In Family Film, a co-production of Slovenia, the Czech Republic, Slovakia, Germany and France, Omerzu wanted to dissect the family without moralization, he told an interview with the STA.

It is a story of a family whose husband and wife go sailing, while leaving their two children at home to enjoy their freedom. When the sail boat goes under, their dog, trapped on a lonely island, becomes their only hope for survival.

The film, which premiered in San Sebastian in July and was awarded in Tokyo as the best artistic contribution, is full of unexpected turns, just like life itself, according to Omerzu. It highlights freedom, which can however become a burden if there is too much of it.
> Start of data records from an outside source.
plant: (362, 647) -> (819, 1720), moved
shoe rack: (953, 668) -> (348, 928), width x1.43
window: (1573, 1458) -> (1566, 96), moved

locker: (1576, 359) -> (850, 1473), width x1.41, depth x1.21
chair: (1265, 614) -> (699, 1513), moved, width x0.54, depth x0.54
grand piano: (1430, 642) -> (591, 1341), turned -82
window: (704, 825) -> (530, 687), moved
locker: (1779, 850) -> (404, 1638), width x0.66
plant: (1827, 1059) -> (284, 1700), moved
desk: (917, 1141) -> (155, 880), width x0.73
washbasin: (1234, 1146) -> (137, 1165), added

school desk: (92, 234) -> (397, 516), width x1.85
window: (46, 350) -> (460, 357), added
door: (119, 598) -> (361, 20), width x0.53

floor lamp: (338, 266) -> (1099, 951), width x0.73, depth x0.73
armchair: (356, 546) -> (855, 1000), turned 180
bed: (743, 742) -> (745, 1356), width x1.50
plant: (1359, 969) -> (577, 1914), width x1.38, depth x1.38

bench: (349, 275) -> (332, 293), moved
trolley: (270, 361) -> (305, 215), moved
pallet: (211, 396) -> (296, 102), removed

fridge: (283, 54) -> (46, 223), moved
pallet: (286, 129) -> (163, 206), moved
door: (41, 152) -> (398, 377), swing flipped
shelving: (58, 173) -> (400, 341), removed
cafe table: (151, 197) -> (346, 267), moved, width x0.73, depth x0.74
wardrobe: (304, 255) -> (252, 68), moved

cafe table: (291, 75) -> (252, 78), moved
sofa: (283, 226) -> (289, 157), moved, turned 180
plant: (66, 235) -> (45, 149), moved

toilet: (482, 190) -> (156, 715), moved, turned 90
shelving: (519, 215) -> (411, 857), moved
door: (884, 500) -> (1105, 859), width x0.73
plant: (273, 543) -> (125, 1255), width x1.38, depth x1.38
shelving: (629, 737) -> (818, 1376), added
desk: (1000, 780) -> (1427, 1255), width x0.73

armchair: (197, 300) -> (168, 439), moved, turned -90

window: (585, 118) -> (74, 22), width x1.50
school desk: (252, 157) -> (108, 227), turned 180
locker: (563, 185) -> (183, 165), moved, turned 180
Family Film will be vying for the Kingfisher Prize in the festival's main section, dubbed Perspectives, along with another nine films.

Among them are also the winner of the Sarajevo Film Festival, Mustang by Deniz Gamte Ergüven, on the demonization of female sexuality in the conservative Turkish society and Son of Saul by Laszlo Nemes, an uncompromising account of life in a Nazi concentration camp, which bagged two prizes in Cannes this year.

To honour Technicolor's jubilee, the festival will feature a retrospective of 15 films, showing the progress of colour film through time. Among them will be classics such as The Phantom of the Opera, The Adventure of Robin Hood, The African Queen and A Fistful of Dollars.

The most popular section of the festival, Avantpremieres, will feature Home, a documentary by Slovenian Metod Pevec and The High Sun, a Slovenian-Croatian-Serbian co-production by Dalibor Matanić.

The section will also include Dheepan, this year's winner of Palme d'Or, by Jacques Audiard and Einstein in Mexico, a film by Peter Greenway.